Dernièrement, des chiens errants ont même été aperçus en plein coeur du centre-ville, un lieu qui leur résistait il y a encore quelque temps. Des quartiers tels que Maraval, Yaghmoracen, Boulanger ou encore celui de Sananès sont des lieux qui enregistrent le plus la présence de ces chiens errants.

«Même si dans la plupart des cas ces chiens sont inoffensifs, il n’en demeure pas moins que le risque est là. Nous ne sommes pas à l’abri d’une attaque ou d’une morsure», dira une dame qui habite le quartier de Maraval. En effet, les morsures de chiens se font très fréquentes et dans la plupart des cas les victimes sont obligées de subir des soins appropriés dans les structures de santé spécialisées.

A cet effet, la direction de la santé et de la population a enregistré durant le premier trimestre de l’année en cours pas moins de 1.874 cas de morsures de différents animaux, dont 60% sont canines, loin devant celles des rats (20%) puis les chats avec 19%.
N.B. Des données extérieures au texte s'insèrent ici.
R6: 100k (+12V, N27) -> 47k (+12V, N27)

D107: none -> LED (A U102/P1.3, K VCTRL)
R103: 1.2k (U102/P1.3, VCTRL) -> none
Le service de prévention de cette même direction précisera par ailleurs que 1.398 cas de morsures sont véhiculés par des animaux non domestiques, c’est dire toute l’importance du risque qu’engendre la présence d’animaux sauvage tels que les chiens errants en libre circulation dans les rues.

Outre le fait que ces chiens peuvent être vecteurs de maladies transmissibles à l’aide d’une morsure, ces derniers constituent également un risque sanitaire et de santé publique vu que bien souvent des chiens errants meurent et sont laissés à l’abandon durant plusieurs jours, voire plusieurs semaines.

Le risque sanitaire sur le citoyen et l’environnement devient ainsi particulièrement palpable et inquiétant. Même si on ne dénombre aucune catastrophe liée à la prolifération de carcasses de chiens errants, il n’en demeure pas moins que le risque est bien réel.

A niveau de la fourrière canine d’Oran, située dans le quartier d’El-Hamri, on se plaint d’un manque flagrant de matériel pour le ramassage des chiens errants, ce qui rend la tâche de l’équipe d’intervention très restreinte, assez compliquée. A cela s’ajoute l’utilisation d’une camionnette qui ne peut contenir qu’une seule cage pour chien.

Le manque de moyen intensifie ainsi en difficulté la tâche des agents chargés du ramassage qui sont particulièrement exposés au risque d’attaque et de morsures. Pour ce qui est de l’élimination des chiens capturés, nous apprendrons que les agents de la fourrière canines sont obligés d’utiliser le procédé de l’électricité étant donné que l’injection qui servait à les tuer en les endormant n’est plus disponible depuis fort longtemps.

Ainsi, le problème des chiens errants est beaucoup plus important qu’il n’y parait. A long terme, leur présence peut devenir une véritable tare pour la daïra d’Oran qui se classe en première position en nombre de morsures de chiens avec ses 41%.